• **Extracted records**:
★ ★ ★ ★

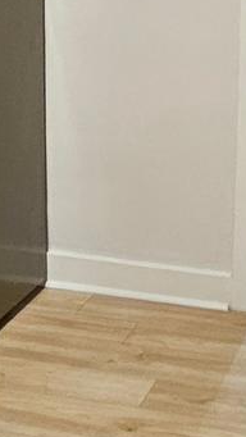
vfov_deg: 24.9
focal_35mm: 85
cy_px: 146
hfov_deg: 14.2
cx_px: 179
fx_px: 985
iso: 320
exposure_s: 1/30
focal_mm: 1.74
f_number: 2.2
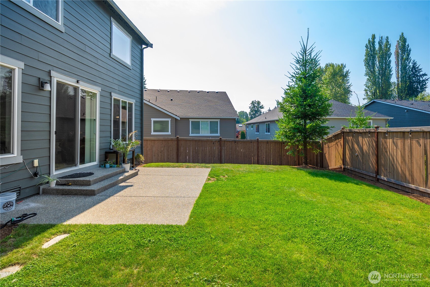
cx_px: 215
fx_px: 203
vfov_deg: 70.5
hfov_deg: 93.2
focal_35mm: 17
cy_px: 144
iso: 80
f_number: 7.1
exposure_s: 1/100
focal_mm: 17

★ ★ ★ ★

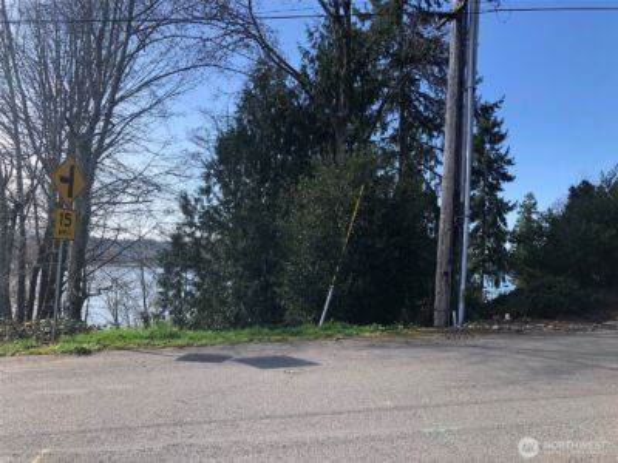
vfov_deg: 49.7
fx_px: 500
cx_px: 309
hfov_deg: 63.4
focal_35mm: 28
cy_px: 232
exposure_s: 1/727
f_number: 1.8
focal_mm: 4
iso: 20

★ ★ ★ ★

• **What is required**: Write out exactly the lines above between the one with "vfov_deg: 24.9" and the one with "focal_mm: 17", inclusive, with pictures left out.

• **Output of the task**:
vfov_deg: 24.9
focal_35mm: 85
cy_px: 146
hfov_deg: 14.2
cx_px: 179
fx_px: 985
iso: 320
exposure_s: 1/30
focal_mm: 1.74
f_number: 2.2
cx_px: 215
fx_px: 203
vfov_deg: 70.5
hfov_deg: 93.2
focal_35mm: 17
cy_px: 144
iso: 80
f_number: 7.1
exposure_s: 1/100
focal_mm: 17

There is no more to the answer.